Arte y acción política en el espacio público.

MilitanteSH es la expresión artística de un posicionamiento político que busca visibilizar problemáticas sociales, eligiendo la calle como escenario para interpelar y afectar abriendo a nuevas preguntas y a reflexionar en torno al deseo, los cuerpos, la libertad, la sexualidad y el goce, apostando a la acción colectiva y al cuidado del ambiente, habitando el erotismo como potencia transformadora hacia el mundo en el que queremos vivir.

Entendemos el espacio público como un territorio de disputa simbólica. A través de intervenciones artísticas multidisciplinarias, buscamos alzar la voz, cuestionar lo establecido y generar nuevas formas de encuentro y percepción.

2026 · Florecen abrazos

El 24 de marzo de 2026 se cumplieron 50 años del golpe de Estado cívico-militar en Argentina. Sumándonos a la propuesta impulsada por Abuelas de Plaza de Mayo, "Florecerán pañuelos" y reconociéndonos como un colectivo de artistas que crea espacios de encuentro y pertenencia, ofrecimos en medio de la marcha, un lugar donde detenernos y encontrarnos.

Un punto de reunión sensible, donde los cuerpos se reconocieron y abrazaron antes de avanzar juntes.
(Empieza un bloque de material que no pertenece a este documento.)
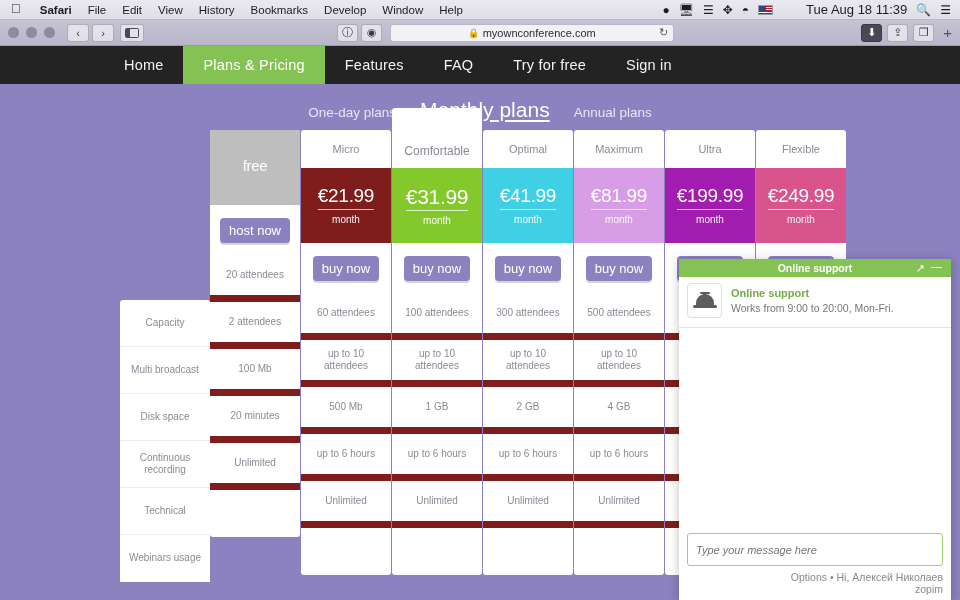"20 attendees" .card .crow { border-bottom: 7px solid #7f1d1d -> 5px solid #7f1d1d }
Con el espíritu de visibilizar a quienes hoy no están y contenernos entre quienes seguimos luchando día a día como acto de memoria viva.

Partimos de una acción simple y profunda: ofrecer un abrazo consciente, cargado de presencia, amor y contención. Un gesto que busca replicar y expandir esa forma de vincularnos: sostenernos colectivamente.

34.400 abrazos presentes. Florecemos ayer, hoy y siempre.

2026 · Baño colectivo

Sanando una, sanamos todas.

El 8M nos convoca desde el cuerpo. Cuerpos con memoria, atravesados por dolores sostenidos en el tiempo, por huellas de abuso, por la depresión, por la irritabilidad. Cuerpos que hablan incluso cuando fueron obligados a callar.

En ese contexto, surgió la escena: la Plaza de Mayo como territorio vivo. Nuestros cuerpos se desvistieron, desarmando los mandatos impuestos y exponiéndose como un acto político en repudio a un CIStema que nos enferma: nos quiere dormidas, desconectadas, cosificadas, en silencio. Nos doblega, nos reprime, nos hiere y nos deja marcas.

Habitamos el fondo y, desde ahí, aprendimos a sanar en red. Juntas creamos un baño colectivo. Un gesto de reparación, un manto de cuidado y respeto que envolvió nuestros cuerpos. Nos limpiamos las heridas visibles e invisibles.

Sanar dejó de ser un acto individual para volverse colectivo. Porque cuando sana una, sanamos todas.